The film was still in the planning stage when Lucy took a break and traveled to Snowmass, Colorado. She had found a new retreat in the white-capped mountains, where she bought three condominiums, one on top of the other, for herself, the children, and any visitors who might drop in. Gary had no use for cold weather; golf was his game, not skiing. Lucy sometimes went there on her own, happy for a little solitude after so much family tsuris. However, in an extended celebration of the Christmas season, Gary was there early in January 1972, as were DeDe, Lucie, and Desi Jr. and Liza Minnelli. Lucy had begun to take up skiing. She had mastered stilts when one of the Lucy shows called for her to walk on them, and done somersaults on a wire in her fifties. To a natural athlete, what was the big deal about going downhill on a couple of boards? So what if she was sixty years old? In hindsight, Lucy’s insouciance seemed to have tempted fate, for as she was standing and talking, a female skier lost control and collided with her. There was the confusing sound of a snap, much louder to Lucy than to the onlookers, and she collapsed in agony. Her right leg had been broken in four places.
Medical help arrived almost immediately, and Desi
Jr., Liza, and Lucie followed the ambulance to the local hospital. Lucie remembered her mother screaming, “not from the pain, but because of the hundreds of people she thought would be thrown out of work because of her condition. She thought it was over.” “It” was not only Mame but Here’s Lucy and Lucille Ball Productions. Almost as soon as Lucy came out from under the anesthetic, depression set in. “I’ll never work again,” she was heard to say. “To hell with it. To hell with it all.” A few days later she changed her mind, ripping off the leg-length cast twice before she got something that allowed her more freedom of movement. “It was hell,” she remembered. Then she added philosophically: “Of course, things always happen to me like this. All my life it’s been arms legs arms legs arms legs.” Flown to Palm Springs for convalescence, she received Robert Fryer, producer of Mame. He guaranteed that she would not be replaced; preproduction of the movie would stop in its tracks until she had made a total recovery.
Here’s Lucy employees were astonished and gratified to find their president back in the saddle less than a month after the accident, filming the next episode. “For Mom,” Lucie said, “it was like doing Whose Life Is It Anyway?” That play concerned a paraplegic whose only moving part was his face. Lucy was luckier; the scripts, rewritten to accommodate her disability, put her in bed or in a wheelchair, where she could at least use her torso. As Geoffrey Mark Fidelman remarks in The Lucy Book, the accident turned out to be a plus for the series. It provided a continuity and focus previously absent from the program. Because Lucy was in a wheelchair or leg cast it would have been unseemly for her boss to yell at her, so the writers gave Gale Gordon a more agreeable persona. The former antagonists became emotional equals rather than simply boss and employee, and the Lucy character, at long last, was allowed to grow older. No one referred to her as a young lady anymore.
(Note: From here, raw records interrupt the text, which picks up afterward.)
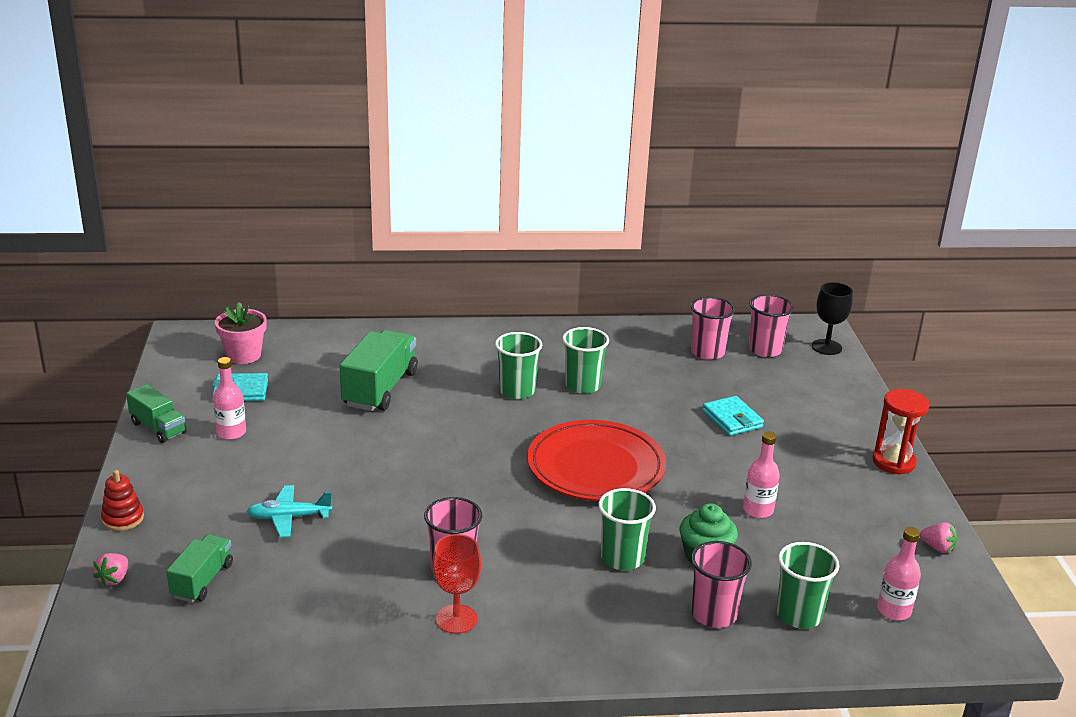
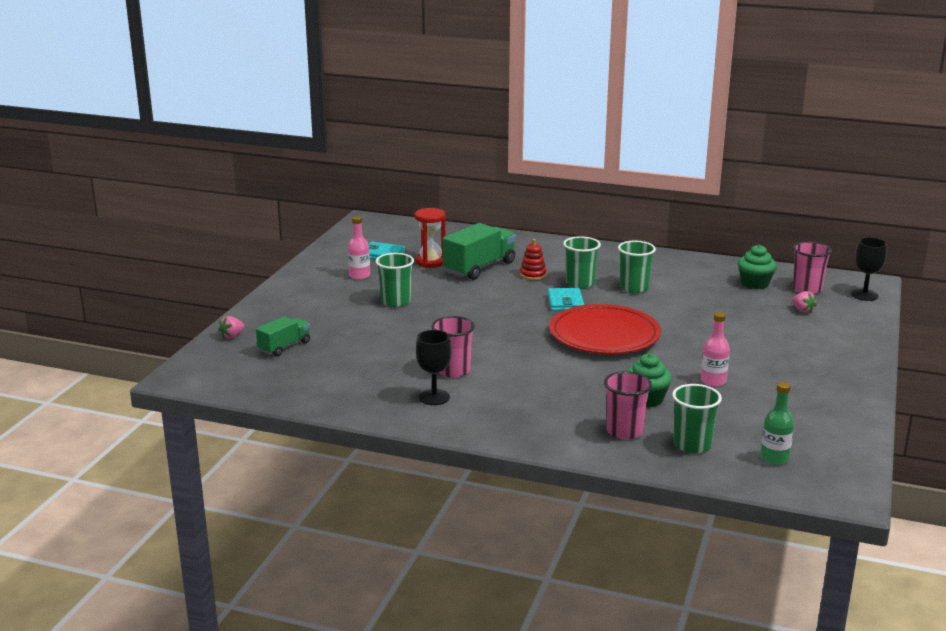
camera: 25 degrees right, 5 degrees down
(123, 519) = (259, 308): red stacking toy -> red stacking toy (533, 275)
(158, 428) = (314, 266): green truck -> none
(243, 355) = (399, 236): pink flower pot -> none
(289, 517) = (363, 325): turquoise plane -> none
(456, 619) = (434, 397): red goblet -> black goblet
(622, 558) = (581, 388): green cup -> green cup (395, 301)
(707, 352) = (755, 283): pink cup -> green cupcake
(732, 419) = (740, 326): turquoise wallet -> turquoise wallet (565, 302)
(893, 462) = (858, 373): red hourglass -> red hourglass (430, 262)
(894, 610) = (774, 458): pink bottle -> green bottle
(937, 548) = (848, 430): pink strawberry -> pink strawberry (802, 310)

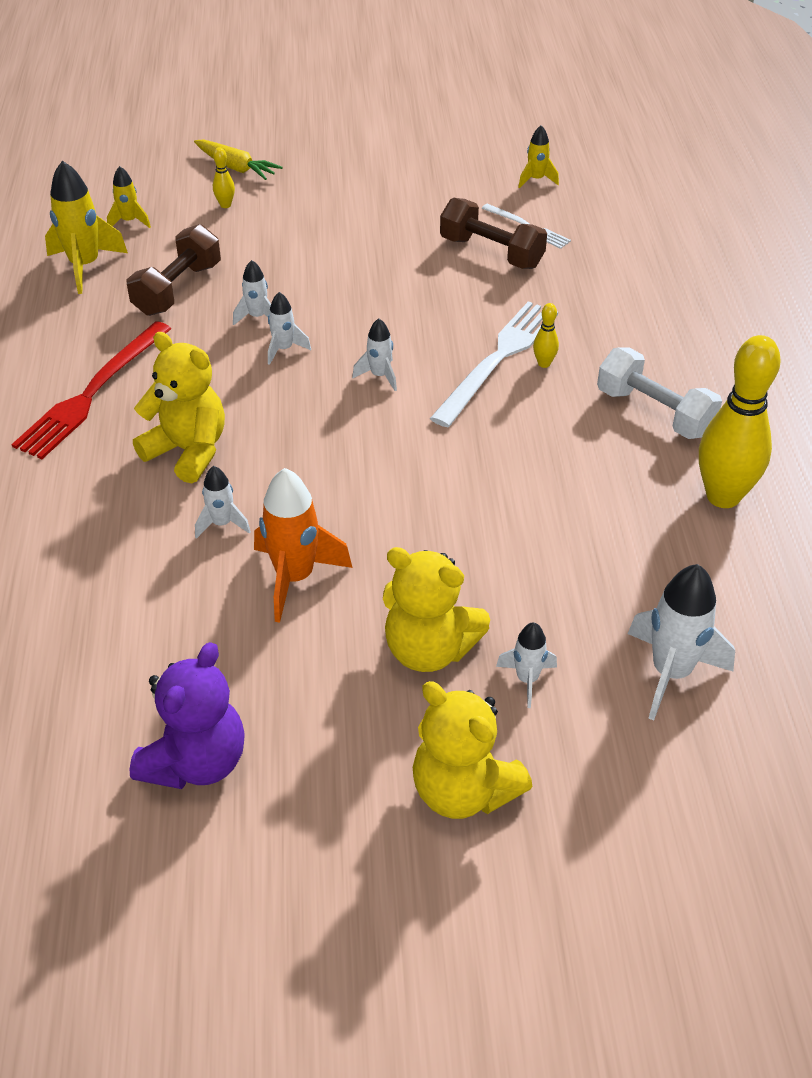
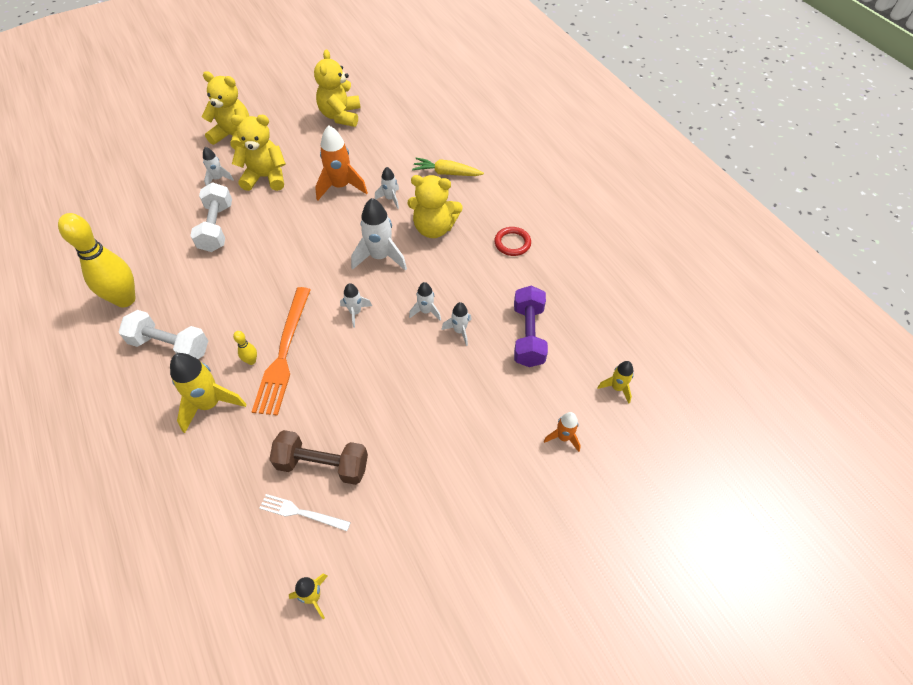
camera: 155 degrees right, 10 degrees up
(85, 266) = (605, 332): yellow rocket -> yellow rocket (210, 404)
(92, 393) = (512, 243): red fork -> red ring
(177, 289) = (528, 335): brown dumbbell -> purple dumbbell
(196, 761) = (341, 116): purple teddy bear -> yellow teddy bear
(225, 205) = (563, 437): yellow bowling pin -> orange rocket
(236, 167) = (592, 493): yellow carrot -> yellow carrot (446, 173)
(498, 359) = (284, 353): white fork -> orange fork
(552, 571) = (216, 227): none -> white dumbbell
(671, 673) = (152, 200): white rocket -> white rocket (380, 257)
Desi’s show business career was not quite finished. “I was tired,” he claimed, “of seeing Ricardo Montalban and Fernando Lamas in all those Mexican roles.” He was also tired of being television’s forgotten man. And so he appeared in an episode of The Men from Shiloh, a Western series, some twenty-five pounds heavier but looking none the worse for his bouts with severe diverticulitis. He had sold his horse-breeding farm and now spent almost all his leisure hours fishing in Mexico or relaxing on the grounds of his Del Mar house. If no new money was coming in, he had plans to produce several new series. And perhaps he would do some more acting now that he had gotten his feet wet again. Lucy wasn’t the only one with talent, the networks were continually reminded.